Differences Between Alimony & Spousal Support


For most couples, divorce is personally and financially complex and stressful. Property settlement, prenuptial agreements, spousal support, child support and alimony are typically unfamiliar terms. Many individuals either never get divorced or experience divorce just once in their lives. Even if you divorce several times, each dissolution of marriage will vary based on the unique character of the marriage. Although divorce can be complex, the payments one spouse makes to another are easy to understand.

History of Alimony

Modern alimony traces its roots to old English courts, when married couples could legally separate if one spouse wronged the other. Although separated, a husband was still legally required to support his wife. The courts used the term "alimony" to describe the financial support a separated husband paid to his wife.

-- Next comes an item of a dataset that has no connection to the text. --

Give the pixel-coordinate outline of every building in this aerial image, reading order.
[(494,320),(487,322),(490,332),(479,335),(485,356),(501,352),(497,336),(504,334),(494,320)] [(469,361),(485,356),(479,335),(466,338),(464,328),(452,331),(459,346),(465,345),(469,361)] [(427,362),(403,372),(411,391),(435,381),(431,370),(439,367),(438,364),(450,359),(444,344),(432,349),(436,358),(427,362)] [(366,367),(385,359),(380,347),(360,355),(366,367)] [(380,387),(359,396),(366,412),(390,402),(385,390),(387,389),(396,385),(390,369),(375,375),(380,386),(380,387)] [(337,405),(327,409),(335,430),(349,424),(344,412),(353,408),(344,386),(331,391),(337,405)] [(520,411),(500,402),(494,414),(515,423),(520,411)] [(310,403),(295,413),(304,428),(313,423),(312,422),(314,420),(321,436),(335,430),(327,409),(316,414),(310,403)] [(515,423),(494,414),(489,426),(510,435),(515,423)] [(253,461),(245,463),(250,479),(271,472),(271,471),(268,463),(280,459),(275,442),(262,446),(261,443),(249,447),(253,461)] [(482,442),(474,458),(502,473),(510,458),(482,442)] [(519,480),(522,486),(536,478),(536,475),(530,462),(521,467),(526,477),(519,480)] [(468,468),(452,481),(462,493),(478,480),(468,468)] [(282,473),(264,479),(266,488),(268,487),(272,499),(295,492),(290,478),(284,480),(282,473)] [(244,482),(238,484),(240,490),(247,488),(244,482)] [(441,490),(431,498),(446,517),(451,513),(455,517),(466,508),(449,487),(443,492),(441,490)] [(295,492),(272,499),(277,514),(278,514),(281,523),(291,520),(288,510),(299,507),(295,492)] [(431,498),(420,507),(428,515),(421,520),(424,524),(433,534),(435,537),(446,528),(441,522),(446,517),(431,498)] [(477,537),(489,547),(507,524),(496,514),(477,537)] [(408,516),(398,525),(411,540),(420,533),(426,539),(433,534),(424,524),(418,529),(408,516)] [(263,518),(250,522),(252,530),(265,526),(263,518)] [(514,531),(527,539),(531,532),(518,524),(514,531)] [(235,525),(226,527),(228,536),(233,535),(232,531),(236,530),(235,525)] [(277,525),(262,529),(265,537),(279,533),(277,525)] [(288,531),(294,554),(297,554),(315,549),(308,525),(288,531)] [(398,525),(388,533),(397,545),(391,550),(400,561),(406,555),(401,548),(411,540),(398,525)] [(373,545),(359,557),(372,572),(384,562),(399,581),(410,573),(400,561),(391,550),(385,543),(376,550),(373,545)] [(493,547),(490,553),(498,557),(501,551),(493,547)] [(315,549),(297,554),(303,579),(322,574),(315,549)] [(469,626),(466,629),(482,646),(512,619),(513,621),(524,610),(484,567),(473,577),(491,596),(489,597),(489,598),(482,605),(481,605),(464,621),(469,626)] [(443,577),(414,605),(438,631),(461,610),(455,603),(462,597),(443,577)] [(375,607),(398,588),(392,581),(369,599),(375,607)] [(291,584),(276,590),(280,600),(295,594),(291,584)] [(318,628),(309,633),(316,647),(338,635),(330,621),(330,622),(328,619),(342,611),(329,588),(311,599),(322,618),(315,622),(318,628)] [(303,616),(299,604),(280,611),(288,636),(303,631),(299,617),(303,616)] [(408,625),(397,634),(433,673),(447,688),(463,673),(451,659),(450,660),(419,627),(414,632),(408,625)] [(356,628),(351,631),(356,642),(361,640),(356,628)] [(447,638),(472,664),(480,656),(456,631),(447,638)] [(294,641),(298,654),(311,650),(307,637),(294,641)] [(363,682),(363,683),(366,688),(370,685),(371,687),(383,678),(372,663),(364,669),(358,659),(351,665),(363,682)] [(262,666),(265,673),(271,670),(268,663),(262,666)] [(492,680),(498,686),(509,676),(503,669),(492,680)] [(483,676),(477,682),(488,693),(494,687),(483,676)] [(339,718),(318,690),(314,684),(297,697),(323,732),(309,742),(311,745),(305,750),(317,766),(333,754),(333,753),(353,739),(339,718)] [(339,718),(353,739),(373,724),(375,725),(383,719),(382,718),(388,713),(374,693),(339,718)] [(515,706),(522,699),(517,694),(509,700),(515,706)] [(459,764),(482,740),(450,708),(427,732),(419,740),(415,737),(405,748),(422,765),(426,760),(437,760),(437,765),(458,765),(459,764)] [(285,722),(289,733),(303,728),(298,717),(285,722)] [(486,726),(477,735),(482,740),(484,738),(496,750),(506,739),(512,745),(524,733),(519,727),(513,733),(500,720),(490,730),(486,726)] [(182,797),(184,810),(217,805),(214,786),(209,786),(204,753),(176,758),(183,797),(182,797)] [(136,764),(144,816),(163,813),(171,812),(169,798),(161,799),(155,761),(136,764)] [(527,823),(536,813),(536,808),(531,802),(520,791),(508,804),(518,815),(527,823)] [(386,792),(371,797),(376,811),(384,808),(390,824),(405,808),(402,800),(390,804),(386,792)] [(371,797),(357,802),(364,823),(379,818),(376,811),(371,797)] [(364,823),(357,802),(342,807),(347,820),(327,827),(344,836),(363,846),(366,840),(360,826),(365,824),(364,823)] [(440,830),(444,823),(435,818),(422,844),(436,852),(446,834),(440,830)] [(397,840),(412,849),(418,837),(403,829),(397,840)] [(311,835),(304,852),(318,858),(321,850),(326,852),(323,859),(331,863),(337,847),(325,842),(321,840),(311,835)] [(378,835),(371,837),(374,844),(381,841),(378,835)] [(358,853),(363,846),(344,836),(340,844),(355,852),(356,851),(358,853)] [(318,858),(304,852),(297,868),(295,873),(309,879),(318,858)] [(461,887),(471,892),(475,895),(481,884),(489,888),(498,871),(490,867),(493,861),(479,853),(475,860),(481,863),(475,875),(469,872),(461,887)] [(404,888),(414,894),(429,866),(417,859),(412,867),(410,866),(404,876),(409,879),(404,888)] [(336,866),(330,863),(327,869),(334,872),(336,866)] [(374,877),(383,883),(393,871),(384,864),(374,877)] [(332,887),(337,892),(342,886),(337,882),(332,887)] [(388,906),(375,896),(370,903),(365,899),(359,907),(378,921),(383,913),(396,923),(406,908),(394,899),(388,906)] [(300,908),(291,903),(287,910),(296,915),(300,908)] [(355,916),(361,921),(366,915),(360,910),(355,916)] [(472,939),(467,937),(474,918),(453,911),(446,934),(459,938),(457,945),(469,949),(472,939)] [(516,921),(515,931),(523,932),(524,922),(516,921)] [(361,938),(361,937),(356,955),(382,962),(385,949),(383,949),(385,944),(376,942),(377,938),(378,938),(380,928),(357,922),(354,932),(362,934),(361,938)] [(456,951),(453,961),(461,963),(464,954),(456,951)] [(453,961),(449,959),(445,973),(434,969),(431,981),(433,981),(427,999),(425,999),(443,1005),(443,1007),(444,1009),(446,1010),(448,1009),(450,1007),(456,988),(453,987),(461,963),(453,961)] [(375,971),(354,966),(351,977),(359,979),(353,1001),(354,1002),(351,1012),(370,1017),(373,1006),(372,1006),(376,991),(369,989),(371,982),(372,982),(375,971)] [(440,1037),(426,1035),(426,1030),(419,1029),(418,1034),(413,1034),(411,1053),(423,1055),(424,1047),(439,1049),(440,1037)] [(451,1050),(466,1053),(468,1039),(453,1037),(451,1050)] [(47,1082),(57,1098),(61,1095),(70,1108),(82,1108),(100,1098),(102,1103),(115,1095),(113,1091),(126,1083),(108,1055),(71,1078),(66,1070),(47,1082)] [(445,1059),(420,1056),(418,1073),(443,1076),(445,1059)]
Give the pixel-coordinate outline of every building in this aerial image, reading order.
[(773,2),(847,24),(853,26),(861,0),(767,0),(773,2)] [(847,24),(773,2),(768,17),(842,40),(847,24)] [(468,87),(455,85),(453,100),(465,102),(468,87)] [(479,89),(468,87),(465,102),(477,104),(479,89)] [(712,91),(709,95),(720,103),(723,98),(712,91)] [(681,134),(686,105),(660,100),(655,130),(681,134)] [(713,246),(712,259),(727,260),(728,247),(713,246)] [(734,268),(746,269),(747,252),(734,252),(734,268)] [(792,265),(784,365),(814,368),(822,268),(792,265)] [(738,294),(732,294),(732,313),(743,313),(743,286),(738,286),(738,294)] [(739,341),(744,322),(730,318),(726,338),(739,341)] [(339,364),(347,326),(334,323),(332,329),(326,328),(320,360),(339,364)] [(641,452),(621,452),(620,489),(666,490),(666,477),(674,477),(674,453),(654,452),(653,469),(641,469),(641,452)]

The U.S. draws many principles of jurisprudence from the English court system. Therefore, U.S. courts adopted the term "alimony" in the context of divorce to characterize the support payments that the at-fault spouse, who had been cruel or unfaithful, paid to the "innocent" spouse. Traditionally, courts ordered husbands to pay alimony to wives, because men usually earned more than their wives and were usually considered responsible for the divorce because of infidelity, physical or emotional abuse.

Alimony and Spousal Support

The term "alimony" historically meant a support payment from a husband to a wife. The term seemed inappropriate when, in 1981, a court ordered a woman to pay monthly support to her husband. The neutral term "spousal support," on the other hand, seemed more appropriate to modern society, where most states' laws no longer recognize the concept of fault in divorce, and where a judge may order either a husband or a wife to pay support, depending on which spouse was the high earner in the relationship.

Support Factors

The factors a judge considers when deciding whether to award alimony or spousal support vary from state to state. Generally speaking, the factors include the length of the marriage and the degree to which one spouse gave up educational and career opportunities to raise a family or enhance the other spouse's career. In some cases, a judge awards spousal support for a limited period of time to enable the disadvantaged spouse to finish getting a degree or train for a specific career. In other cases, a judge awards a one-time payment known as "lump sum" spousal support.


If you meet certain conditions, spousal support is deductible from the payor's income and added to the recipient's income on tax returns. Requirements for this tax treatment include explicitly labeling the payments as spousal support in the divorce decree and requiring the spouses to live apart while receiving support and terminating the payments when the recipient spouse dies.